4. (U) In a newspaper interview, Calderon said he is happy
to finally have the case brought to trial, confident that it
would be able to clear his name and finally put the incident
behind him. Calderon believes that if he is cleared, he
could be a viable presidential candidate in 2010, stating to
the media that "90 percent of the (PUSC) party leaders are
totally supportive of me." He has said in various interviews
that he will not decide until 2009 whether or not to run for
president.

-------
COMMENT
-------

5. (SBU) Calderon no doubt expects to be cleared of
wrongdoing, assuming his case even passes the preliminary
phase. Calderon,s is one of the two "Ex-Presidents"
corruption scandals that exploded in late 2004 (the other is
the case of then-OAS Secretary General Miguel Angel
Rodriguez). The evidence against Rodriguez is considered
much stronger, and both cases have been ready for prosecution
since July 2006. Judicial bureaucracy appears to be the only
reason authorities are leading with the weaker Calderon case.
Although a popular president, he faces an uphill battle to
be re-elected.

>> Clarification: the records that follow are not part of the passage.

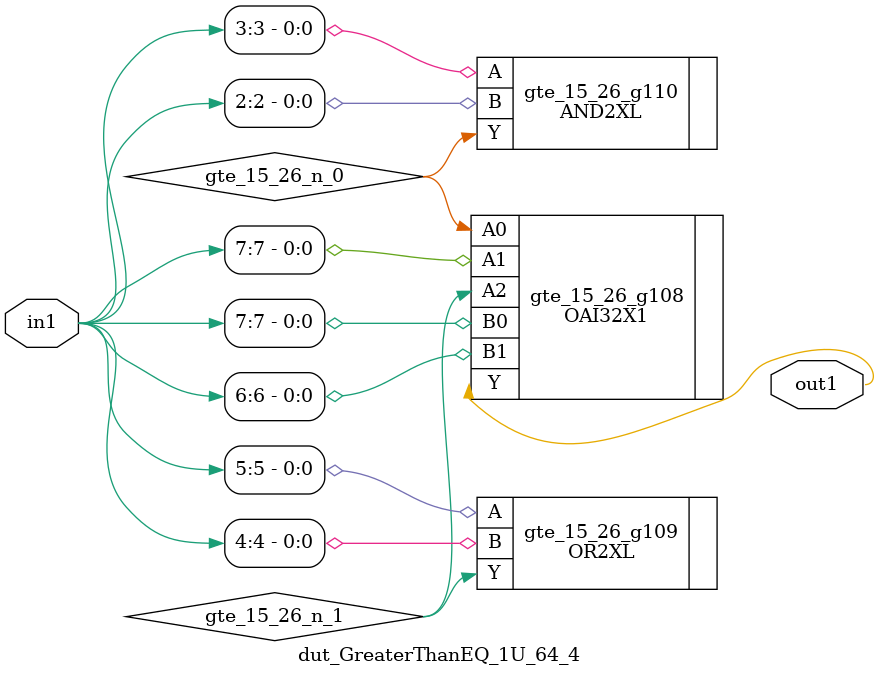
<source format=v>
`timescale 1ps / 1ps


module dut_GreaterThanEQ_1U_64_4(in1, out1);
  input [7:0] in1;
  output out1;
  wire [7:0] in1;
  wire out1;
  wire gte_15_26_n_0, gte_15_26_n_1;
  OAI32X1 gte_15_26_g108(.A0 (gte_15_26_n_0), .A1 (in1[7]), .A2
       (gte_15_26_n_1), .B0 (in1[7]), .B1 (in1[6]), .Y (out1));
  OR2XL gte_15_26_g109(.A (in1[5]), .B (in1[4]), .Y (gte_15_26_n_1));
  AND2XL gte_15_26_g110(.A (in1[3]), .B (in1[2]), .Y (gte_15_26_n_0));
endmodule



</source>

His PUSC party, once one of the two major
political forces in the country, all but disappeared in the
2006 elections, winning only three percent of the vote. It
has since regained some respect and support by consistently
supporting the Arias administration,s coalition in the
legislative assembly. The February 2007 CID/Gallup poll
showed PUSC polling ahead of the opposition PAC party, 16
percent to 13 percent, but pollsters tell us PUSC support is
broad but not deep. Calderon will have to overcome the 60
percent personal disapproval rating revealed in the same
poll, in order to make a comeback, should he be cleared by
the court. Costa Rica needs to get this languishing case
behind it as much or more than Calderon, however, in order to
demonstrate that the judicial system can act on corruption
allegations, even up to the highest levels of government.